The fate of these men may be ranked
as one of the most dreadful of those examples which
history vainly transmits to discourage the pursuits
of ambition. The tyrant who perishes amidst
the imposing fallaciousness of military glory, mingles
admiration with abhorrence, and rescues his memory
from contempt, if not from hatred. Even he who
expiates his crimes on the scaffold, if he die with
fortitude, becomes the object of involuntary compassion,
and the award of justice is not often rendered more
terrible by popular outrage. But the fall of
Robespierre and his accomplices was accompanied by
every circumstance that could add poignancy to suffering,
or dread to death. The ambitious spirit which
had impelled them to tyrannize over a submissive and
defenceless people, abandoned them in their last moments.
Depressed by anguish, exhausted by fatigue, and without
courage, religion, or virtue, to support them, they
were dragged through the savage multitude, wounded
and helpless, to receive that stroke, from which even
the pious and the brave sometimes shrink with dismay.

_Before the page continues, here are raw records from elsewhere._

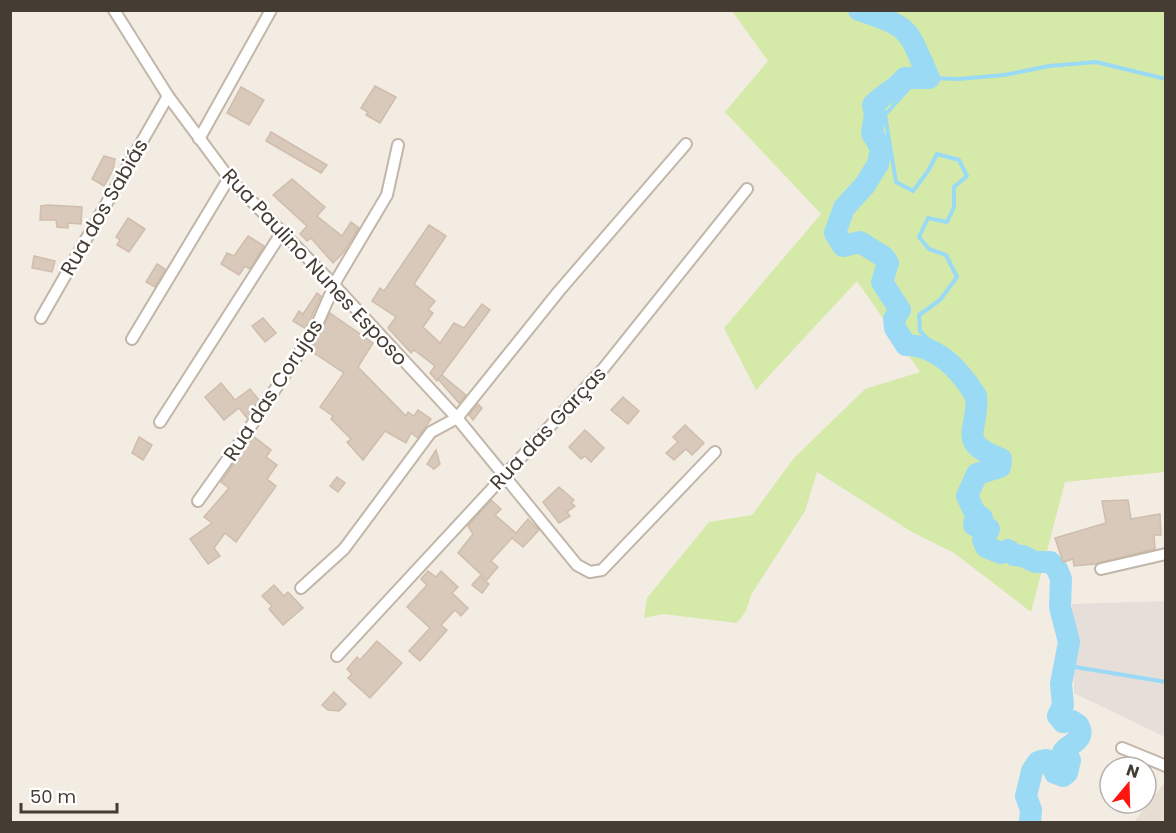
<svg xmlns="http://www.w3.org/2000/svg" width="1176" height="833" viewBox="0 0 1176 833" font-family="Poppins,sans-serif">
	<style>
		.residential { fill: #e7ded1 }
		.industrial { fill: #e5ded9 }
		.green { fill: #d5eaa9 }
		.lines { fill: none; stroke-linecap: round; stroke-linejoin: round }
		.stream { stroke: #9bdaf4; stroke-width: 4 }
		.river { stroke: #9bdaf4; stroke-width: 22 }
		.building { fill: #d8c9bb; stroke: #d0bdab; stroke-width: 1.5 }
		.minor-casing { stroke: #c2b6a9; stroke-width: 14 }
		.minor { stroke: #fff; stroke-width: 10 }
		.labels { text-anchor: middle; stroke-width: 5; stroke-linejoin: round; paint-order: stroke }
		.street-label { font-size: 20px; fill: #453c33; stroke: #fff }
	</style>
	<rect width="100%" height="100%" fill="#f3ece3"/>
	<path class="residential" d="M1165,782V822H1134Z"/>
	<path class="industrial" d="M1165,601H1166L1165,737L1074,693L1072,604Z"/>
	<path class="green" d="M732,11H1165V472L1065,482L1031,612L954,553L912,532L817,472L805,511L751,595L746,611L737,623L663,614L644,618L647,598L709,522L752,515L794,458L865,389L920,372L857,281L756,390L724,328L821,214L725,112L768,61Z"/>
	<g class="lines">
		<g class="stream">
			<path d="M944,356L920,331L919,315L940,300L957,277L946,255L929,249L919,237L928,218L947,222L954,207V187L967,176L959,160L937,154L928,171L913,191L896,182L885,115L911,86L929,78L958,79L1004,75L1049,66L1096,62L1166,79"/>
			<path d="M1063,665L1166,682"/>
		</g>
		<path class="river" d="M859,10C912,27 907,29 929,78H905C894,91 883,94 873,105L875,114L872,133L881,148L878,164L865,185L844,208L835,233L843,246L860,242L884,257L888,263L882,282L900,310L894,319L895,328L906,345C938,345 960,370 976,396C980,430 954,441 1001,459L1000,467L977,474L967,496L975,513L982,518L975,521L974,525L989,529L983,540L986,547L1001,553L1008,550L1014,555L1023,556L1035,562H1050L1057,569L1061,579L1060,607L1069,642L1061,684L1063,705L1058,716L1063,722L1072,721L1078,725C1087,740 1070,743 1063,752L1070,760L1067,773L1063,776L1055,773L1052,762L1046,760L1038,762L1032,771L1026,796L1031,810L1030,822"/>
	</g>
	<g class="building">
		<path d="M375,86L396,97L380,123L366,115L368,112L361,108Z"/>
		<path d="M241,87L264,100L249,125L227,113Z"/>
		<path d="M271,132L327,165L321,173L266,141Z"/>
		<path d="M104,156L115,159L113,170L104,186L92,179Z"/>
		<path d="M292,179L325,207L317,216L342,236L351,222L359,228L343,253L333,263L311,238L307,241L300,234L307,226L273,195Z"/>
		<path d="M48,205L82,207L81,224L68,223V228L57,227L56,220H40L41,206Z"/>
		<path d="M128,218L145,229L129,252L117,245L120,240L116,237Z"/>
		<path d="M429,225L446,236L414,284L435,301L428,310L433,313L423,327L440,343L454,323L464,328L482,304L490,310L437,381L430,373L435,366L414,350L411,353L388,328L396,317L372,301L380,288L384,291Z"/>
		<path d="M248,236L264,246L250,269L245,266L239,275L221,264L227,253L234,256Z"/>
		<path d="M34,256L55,261L52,272L32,268Z"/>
		<path d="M157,264L165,269L155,287L146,282Z"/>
		<path d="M317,293L321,296L306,329L293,321L299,311L303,314Z"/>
		<path d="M330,313L373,343L358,367L406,416L408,412L414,416L418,410L431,419L418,438L411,433L406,443L385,431L363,460L347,442L351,439L331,419L333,416L320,407L344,373L311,351Z"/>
		<path d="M263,318L276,333L265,342L252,326Z"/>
		<path d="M442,375L466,395L459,403L438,379Z"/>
		<path d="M221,383L235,400L250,389L259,400L247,418L239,408L224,420L205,397Z"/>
		<path d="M623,397L639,411L628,424L611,410Z"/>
		<path d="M478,404L482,408L473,420L469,415Z"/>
		<path d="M685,425L704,443L692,455L686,449L674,460L666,453L678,442L673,437Z"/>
		<path d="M585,430L604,448L591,462L585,456L581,459L569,447Z"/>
		<path d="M253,436L271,450L266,457L277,465L267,479L276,486L236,542L225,533L214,548L220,556L208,564L190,539L212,523L204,517L229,488L221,482Z"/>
		<path d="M139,437L152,445L143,460L132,453Z"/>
		<path d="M436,450L440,464L434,469L427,464Z"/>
		<path d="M337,477L345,483L338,492L330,486Z"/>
		<path d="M559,487L574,500L571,503L575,506L567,512L570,516L559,523L543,502Z"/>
		<path d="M491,500L501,509L495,515L516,533L528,519L539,530L523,547L512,538L491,561L498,567L487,580L458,553L473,534L468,526Z"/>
		<path d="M1128,500L1131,519L1160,514L1161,535H1154L1155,549L1095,564L1074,566L1073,559L1063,562L1055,538L1106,523L1102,501Z"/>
		<path d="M428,571L436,577L441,571L458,587L452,593L468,608L461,616L455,610L441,625L447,630L420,661L409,651L430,628L407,607L427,585L421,579Z"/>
		<path d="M480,576L489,584L482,593L472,585Z"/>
		<path d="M274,585L284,596L288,592L303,608L283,625L269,609L272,606L262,596Z"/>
		<path d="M377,641L402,663L370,698L348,678L352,674L347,669L357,657L360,660Z"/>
		<path d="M334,692L346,704L339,711L328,710L322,705Z"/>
	</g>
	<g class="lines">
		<g class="minor-casing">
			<g id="minor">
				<path d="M114,10L168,96L229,178L334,285L457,418L577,565L590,572L602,570L715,452"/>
				<path d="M199,139L271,10"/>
				<path d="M41,318L168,96"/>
				<path d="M132,339L229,178"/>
				<path d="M160,422L282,232"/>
				<path d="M198,501L245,435L315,329L337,279L387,195L398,145"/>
				<path d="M1101,569L1166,554"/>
				<path d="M301,588L344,549L431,432L457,418L559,291L686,144"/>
				<path d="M337,656L603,369L747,189"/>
				<path d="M1122,748L1166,766"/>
			</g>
		</g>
		<use href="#minor" class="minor"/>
	</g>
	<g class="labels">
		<g class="street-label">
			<text transform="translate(104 207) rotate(-60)" y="7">Rua dos Sabiás</text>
			<text transform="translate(315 267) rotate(47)" y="7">Rua Paulino Nunes Esposo</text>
			<text transform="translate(273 390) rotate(-57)" y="7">Rua das Corujas</text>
			<text transform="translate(548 428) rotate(-47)" y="7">Rua das Garças</text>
		</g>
	</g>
	<rect width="1176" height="833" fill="none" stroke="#453c33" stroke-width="24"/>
	<g transform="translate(1128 785) rotate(19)"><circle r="28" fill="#ffffff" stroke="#b5b1ad" stroke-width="1.5"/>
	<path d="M0-4.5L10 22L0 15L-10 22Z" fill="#ff160e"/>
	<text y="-9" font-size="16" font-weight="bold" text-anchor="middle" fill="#453c33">N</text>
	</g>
	<path d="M21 803v9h96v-9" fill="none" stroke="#453c33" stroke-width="3"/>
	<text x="30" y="803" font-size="18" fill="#453c33" stroke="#ffffff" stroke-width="4.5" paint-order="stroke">50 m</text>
</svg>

Robespierre possessed neither the
talents nor merits of Nicolas Riezi; but they are both conspicuous instances of
the mutability of popular support, and there is a striking similitude in the
last events of their history. They both degraded their ambition by cowardice
they were both deserted by the populace, whom they began by flattering, and
ended by oppressing; and the death of both was painful and ignominious borne
without dignity, and embittered by reproach and insult.
You will perceive by this summary
that the overthrow of Robespierre was chiefly occasioned
by the rivalship of his colleagues in the Committee,
assisted by the fears of the Convention at large for
themselves. Another circumstance, at which
I have already hinted, as having some share in this
event, shall be the subject of my next letter.